___ Texto proporcionado ___

Pero no es todo. El titular de la Cámara de Industrias de Laboratorios
Farmacéuticos, una de las organizaciones firmantes de la solicitada,
Hernán López Bernabó afirma que este tipo de
prescripción puede provocar riesgos "de intoxicación".
Y no contento con el tremendismo arriesga que "el precio no importa,
pero la calidad es fundamental".
No es aquí, no vive aquí, ya se ve. Es de otro mundo.
Uno de seres vegetales. Donde no existen precios y abunda la calidad.
Lo concreto es que, aunque la mayoría de la población
todavía lo ignore, lo que importa en cualquier medicamento
no es su nombre de fantasía, la marca. Ni los costosos envases
sofisticados. El dolor de cabeza, por caso, se alivia, se cura, con
aspirinas. Y difícilmente haya una mejor que otra aunque se
ofrezcan marcas con sabor a fresas, turrón de alicante o a
naranjas ácidas. Y estuches con moñito. Con precios,
claro, dispares. A veces, muchas veces, exagerados. Tanto que en remedios
que no son precisamente aspirinas, hay diferencias de más del
ciento por ciento. Lo que la voz popular definiría sin más
trámite, como "un auténtico robo a mano armada".
Lo es aunque no haya armas en sus manos y los pacientes o definitivamente,
clientes, permanezcan desarmados y absolutamente desprotegidos ante
los feroces mercadistas. Esos que consideran al medicamento como un
bien de consumo y no como lo que es, un bien social. Así se
ufanen en publicitar sus generosas donaciones a hospitales para que
la población no quede inerme ante la crisis.
Intentan confundirnos falseando la verdad. Deformándola. Disfrazándola.
Tienen poder para hacerlo y responden a través de la Corporación
aunque aparezcan nombres sueltos, individuales, en los anuncios. Saben
que hay quienes venden su alma del diablo por un aviso. O que el aviso,
sutilmente ubicado, sirve para que quien lo recibe piense en otra
cosa, se ocupe de otros temas y no de éste que preocupa a tanta
gente, en especial la de más edad y menos recursos. Y los que
no tienen cómo calmar el hambre y, mucho menos, para calmar,
con medicamentos, otros dolores.

___ Extractos de filas ___

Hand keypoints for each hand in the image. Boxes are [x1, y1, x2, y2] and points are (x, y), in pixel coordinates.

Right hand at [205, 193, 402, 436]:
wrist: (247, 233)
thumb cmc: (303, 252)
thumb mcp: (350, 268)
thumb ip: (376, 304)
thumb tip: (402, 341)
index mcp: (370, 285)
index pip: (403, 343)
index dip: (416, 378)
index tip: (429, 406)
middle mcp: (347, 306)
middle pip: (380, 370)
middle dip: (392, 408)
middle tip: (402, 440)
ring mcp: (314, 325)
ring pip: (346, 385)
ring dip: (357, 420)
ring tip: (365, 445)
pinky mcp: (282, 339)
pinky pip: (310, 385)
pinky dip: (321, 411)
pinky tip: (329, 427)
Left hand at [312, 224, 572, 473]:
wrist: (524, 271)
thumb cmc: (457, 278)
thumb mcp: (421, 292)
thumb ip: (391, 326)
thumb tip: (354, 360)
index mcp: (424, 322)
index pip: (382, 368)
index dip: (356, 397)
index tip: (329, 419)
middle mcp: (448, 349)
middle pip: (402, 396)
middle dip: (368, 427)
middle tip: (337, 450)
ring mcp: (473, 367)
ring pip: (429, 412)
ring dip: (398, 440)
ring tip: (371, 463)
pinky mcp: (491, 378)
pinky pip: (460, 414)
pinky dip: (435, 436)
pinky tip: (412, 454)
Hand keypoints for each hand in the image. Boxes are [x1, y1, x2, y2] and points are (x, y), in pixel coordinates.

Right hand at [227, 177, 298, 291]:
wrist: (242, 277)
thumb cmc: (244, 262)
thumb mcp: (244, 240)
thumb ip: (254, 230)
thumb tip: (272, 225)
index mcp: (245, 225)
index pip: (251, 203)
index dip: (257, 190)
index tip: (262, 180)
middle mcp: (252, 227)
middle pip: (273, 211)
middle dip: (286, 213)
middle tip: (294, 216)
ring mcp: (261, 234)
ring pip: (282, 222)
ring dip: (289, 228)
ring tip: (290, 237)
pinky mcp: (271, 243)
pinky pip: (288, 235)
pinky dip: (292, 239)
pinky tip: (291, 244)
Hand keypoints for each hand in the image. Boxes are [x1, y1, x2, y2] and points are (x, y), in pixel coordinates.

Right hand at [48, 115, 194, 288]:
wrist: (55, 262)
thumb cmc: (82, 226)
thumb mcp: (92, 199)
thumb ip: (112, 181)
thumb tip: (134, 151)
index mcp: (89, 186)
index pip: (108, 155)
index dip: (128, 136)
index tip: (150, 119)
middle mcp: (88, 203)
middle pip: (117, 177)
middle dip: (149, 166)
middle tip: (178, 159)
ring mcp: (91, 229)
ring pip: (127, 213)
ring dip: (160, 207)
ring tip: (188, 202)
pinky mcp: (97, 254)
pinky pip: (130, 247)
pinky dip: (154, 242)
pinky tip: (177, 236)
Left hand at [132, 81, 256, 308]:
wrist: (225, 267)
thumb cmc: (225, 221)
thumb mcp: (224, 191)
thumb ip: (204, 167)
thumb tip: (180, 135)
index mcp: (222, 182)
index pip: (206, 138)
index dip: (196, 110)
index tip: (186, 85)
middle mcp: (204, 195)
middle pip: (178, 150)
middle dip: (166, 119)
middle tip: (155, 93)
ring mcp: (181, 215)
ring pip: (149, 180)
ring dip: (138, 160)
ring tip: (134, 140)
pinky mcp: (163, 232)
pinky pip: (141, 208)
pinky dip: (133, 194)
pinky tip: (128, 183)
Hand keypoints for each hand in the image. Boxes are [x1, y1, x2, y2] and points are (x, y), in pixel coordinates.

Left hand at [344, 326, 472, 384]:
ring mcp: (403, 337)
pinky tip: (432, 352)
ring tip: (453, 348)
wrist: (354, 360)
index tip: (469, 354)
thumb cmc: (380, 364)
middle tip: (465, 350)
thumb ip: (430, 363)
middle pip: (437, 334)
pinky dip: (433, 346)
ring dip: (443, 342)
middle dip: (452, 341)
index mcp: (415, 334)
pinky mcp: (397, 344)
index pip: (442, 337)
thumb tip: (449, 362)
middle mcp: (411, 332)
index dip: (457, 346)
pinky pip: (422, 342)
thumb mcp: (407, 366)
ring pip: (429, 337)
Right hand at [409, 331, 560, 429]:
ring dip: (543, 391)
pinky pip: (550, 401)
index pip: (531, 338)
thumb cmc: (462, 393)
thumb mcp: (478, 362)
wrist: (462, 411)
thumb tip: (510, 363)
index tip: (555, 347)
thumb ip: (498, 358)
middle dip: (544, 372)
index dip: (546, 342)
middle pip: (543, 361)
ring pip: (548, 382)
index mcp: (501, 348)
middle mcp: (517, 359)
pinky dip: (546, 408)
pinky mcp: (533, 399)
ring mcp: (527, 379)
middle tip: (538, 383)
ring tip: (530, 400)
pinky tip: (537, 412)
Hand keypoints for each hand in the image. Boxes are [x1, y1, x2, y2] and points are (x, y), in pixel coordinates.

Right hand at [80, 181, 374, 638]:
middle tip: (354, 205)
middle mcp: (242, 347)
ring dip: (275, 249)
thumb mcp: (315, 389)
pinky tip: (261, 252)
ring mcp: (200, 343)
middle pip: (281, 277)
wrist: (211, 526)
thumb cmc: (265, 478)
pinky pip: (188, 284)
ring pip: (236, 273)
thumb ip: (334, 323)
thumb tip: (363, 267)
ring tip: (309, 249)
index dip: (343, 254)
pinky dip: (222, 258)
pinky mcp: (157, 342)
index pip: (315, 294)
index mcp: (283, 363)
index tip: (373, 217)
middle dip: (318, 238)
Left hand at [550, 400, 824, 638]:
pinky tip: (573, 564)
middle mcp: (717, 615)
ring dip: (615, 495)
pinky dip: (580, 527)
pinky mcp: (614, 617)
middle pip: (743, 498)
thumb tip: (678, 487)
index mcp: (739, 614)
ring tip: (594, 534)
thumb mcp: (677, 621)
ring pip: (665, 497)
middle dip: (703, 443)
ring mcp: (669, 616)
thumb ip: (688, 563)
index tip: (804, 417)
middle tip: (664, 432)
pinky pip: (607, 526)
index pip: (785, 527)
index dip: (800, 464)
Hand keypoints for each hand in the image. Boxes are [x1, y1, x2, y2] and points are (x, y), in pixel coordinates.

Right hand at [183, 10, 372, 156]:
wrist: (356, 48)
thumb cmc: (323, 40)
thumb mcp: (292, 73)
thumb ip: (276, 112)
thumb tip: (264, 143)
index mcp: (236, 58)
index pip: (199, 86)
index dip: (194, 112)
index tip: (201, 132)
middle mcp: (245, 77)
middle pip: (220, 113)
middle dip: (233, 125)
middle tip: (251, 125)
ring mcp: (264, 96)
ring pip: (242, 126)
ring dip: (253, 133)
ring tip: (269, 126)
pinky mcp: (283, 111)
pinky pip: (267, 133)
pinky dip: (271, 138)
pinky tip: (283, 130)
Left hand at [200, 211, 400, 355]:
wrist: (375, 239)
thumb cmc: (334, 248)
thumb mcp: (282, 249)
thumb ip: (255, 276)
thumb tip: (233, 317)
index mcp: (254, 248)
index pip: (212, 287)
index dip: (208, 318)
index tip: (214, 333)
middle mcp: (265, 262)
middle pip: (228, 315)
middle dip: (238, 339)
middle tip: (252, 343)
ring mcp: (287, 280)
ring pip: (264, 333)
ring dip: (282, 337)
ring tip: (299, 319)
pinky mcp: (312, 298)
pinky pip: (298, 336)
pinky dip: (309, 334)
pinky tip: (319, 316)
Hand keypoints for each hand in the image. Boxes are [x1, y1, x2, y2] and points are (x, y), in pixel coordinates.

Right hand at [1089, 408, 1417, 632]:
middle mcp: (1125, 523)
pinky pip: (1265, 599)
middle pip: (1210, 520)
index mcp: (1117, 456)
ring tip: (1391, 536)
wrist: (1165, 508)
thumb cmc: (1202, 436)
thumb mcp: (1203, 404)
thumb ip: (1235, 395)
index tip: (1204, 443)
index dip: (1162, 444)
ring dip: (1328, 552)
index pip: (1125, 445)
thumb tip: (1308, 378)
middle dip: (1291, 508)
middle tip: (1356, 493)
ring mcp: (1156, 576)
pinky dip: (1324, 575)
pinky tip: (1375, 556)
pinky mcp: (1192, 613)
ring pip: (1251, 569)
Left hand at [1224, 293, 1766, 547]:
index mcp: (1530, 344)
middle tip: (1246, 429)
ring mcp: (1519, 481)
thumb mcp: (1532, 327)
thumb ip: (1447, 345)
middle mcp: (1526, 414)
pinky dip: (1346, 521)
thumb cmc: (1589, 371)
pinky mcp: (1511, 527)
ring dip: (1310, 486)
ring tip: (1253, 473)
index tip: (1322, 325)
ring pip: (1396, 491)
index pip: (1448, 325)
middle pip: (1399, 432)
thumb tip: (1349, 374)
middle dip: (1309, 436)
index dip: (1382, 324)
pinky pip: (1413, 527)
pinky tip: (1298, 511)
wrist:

___

[Trabajo por hacer]:
(1) Reescribe el fragmento del texto sobre el precio de los medicamentos que comienza en "Pero no es todo." y termina en "abunda la calidad.", sustituyendo "calidad" por "eficacia".
(2) Según el texto sobre el precio de los medicamentos, ¿qué riesgo, afirma Hernán López Bernabó, puede provocar este tipo de prescripción?

[Respuestas]:
(1)
Pero no es todo. El titular de la Cámara de Industrias de Laboratorios
Farmacéuticos, una de las organizaciones firmantes de la solicitada,
Hernán López Bernabó afirma que este tipo de
prescripción puede provocar riesgos "de intoxicación".
Y no contento con el tremendismo arriesga que "el precio no importa,
pero la eficacia es fundamental".
No es aquí, no vive aquí, ya se ve. Es de otro mundo.
Uno de seres vegetales. Donde no existen precios y abunda la eficacia.

(2) Riesgos de intoxicación.